Nel 1900 fu nominato accademico di Russia, guadagnandosi l’influenza di un opinionista molto ascoltato e osannato dai contemporanei, e il carisma di un’alta guida morale. Gli ultimi anni di vita non furono felici da un punto di vista familiare: si guastarono irrimediabilmente i rapporti con la moglie, che non comprendeva più le sue idee e i suoi comportamenti, e che si vedeva costretta a vivere con i figli sul lastrico per la sua rinunzia ai diritti d’autore. Tolstoj cominciò a sentire il peso del vincolo matrimoniale che gli appariva come una prigione dalla quale desiderava liberarsi (Tolstoj era nato lo stesso anno di Ibsen e l’idea che il matrimonio non fosse altro che una vecchia istituzione in crisi serpeggiava ormai per tutta l’Europa). Alla fine dell’ottobre del 1910, a ottantadue anni, stanco e amareggiato (era pressato piuttosto violentemente dalla moglie e dai figli per redigere un testamento in loro favore), riuscì a realizzare la sognata fuga da casa («il salto decisivo»), spinto anche dal sentimento eroico di abbandonare secondo i dettami di Cristo quei privilegi che aveva condannato per tutta una vita (alla moglie lasciò scritto: «Ti ringrazio per i quarantotto anni di vita onesta che hai passato con me e ti prego di perdonarmi tutti i torti che ho avuto verso di te, come io ti perdono, con tutta l'anima, quelli che tu hai avuto nei miei riguardi.»).

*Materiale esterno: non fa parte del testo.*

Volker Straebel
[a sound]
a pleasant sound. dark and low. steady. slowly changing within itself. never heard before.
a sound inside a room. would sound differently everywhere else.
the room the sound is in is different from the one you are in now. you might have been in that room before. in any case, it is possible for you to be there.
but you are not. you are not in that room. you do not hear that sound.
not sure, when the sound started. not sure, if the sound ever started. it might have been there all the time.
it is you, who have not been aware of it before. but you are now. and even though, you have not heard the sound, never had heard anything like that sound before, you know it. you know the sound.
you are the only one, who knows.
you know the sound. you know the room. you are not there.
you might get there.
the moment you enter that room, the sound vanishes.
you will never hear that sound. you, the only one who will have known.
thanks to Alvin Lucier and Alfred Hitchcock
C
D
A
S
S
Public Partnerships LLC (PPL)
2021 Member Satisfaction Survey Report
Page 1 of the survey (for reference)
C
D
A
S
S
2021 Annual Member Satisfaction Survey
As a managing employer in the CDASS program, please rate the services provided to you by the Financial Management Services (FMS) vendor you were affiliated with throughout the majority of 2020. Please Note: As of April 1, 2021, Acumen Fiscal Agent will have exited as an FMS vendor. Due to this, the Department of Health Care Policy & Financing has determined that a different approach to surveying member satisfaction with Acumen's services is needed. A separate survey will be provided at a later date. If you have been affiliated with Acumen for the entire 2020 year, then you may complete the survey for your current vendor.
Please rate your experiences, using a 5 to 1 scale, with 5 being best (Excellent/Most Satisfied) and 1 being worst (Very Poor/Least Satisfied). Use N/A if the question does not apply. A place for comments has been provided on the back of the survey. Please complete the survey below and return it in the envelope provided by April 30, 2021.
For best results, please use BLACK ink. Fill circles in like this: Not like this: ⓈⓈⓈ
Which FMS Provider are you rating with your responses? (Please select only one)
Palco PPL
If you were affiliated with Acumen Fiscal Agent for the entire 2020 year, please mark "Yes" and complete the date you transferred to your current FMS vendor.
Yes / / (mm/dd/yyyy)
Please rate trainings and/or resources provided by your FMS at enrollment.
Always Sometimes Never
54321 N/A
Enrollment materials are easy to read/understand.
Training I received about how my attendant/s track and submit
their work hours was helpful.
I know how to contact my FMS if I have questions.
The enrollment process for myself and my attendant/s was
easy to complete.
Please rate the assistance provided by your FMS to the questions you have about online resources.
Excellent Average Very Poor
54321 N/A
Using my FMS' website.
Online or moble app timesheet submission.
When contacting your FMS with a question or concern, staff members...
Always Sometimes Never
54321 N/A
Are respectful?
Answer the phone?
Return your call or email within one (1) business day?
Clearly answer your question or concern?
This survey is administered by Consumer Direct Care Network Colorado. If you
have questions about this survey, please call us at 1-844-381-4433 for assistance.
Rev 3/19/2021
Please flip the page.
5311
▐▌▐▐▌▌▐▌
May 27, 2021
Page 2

Salì su diversi treni di terza classe che andavano in Crimea accompagnato dall'amico e medico personale Makovitskij, ma dopo appena dieci giorni moriva per una polmonite nella fredda stazione di periferia Astapovo, stroncato dalla malattia, dalla vecchiaia e dall’abbandono (era il 7 novembre). Quando era morente, accorsero parenti, amici e giornalisti e alla figlia Aleksandra dettò le sue ultime parole-testamento: «Dio è quell'infinito tutto, di cui l'uomo sa d'essere una parte finita. Esiste veramente soltanto Dio. L'uomo è una sua manifestazione nella materia, nel tempo e nello spazio. Quanto più il manifestarsi di Dio nell'uomo - la vita - si unisce alle manifestazioni - alle vite - di altri esseri, tanto più egli esiste. L'unione di questa sua vita con le vite degli altri si attua mediante l'amore. Quanto più grande è l'amore, tanto più l'uomo manifesta Dio, e tanto più esiste veramente.».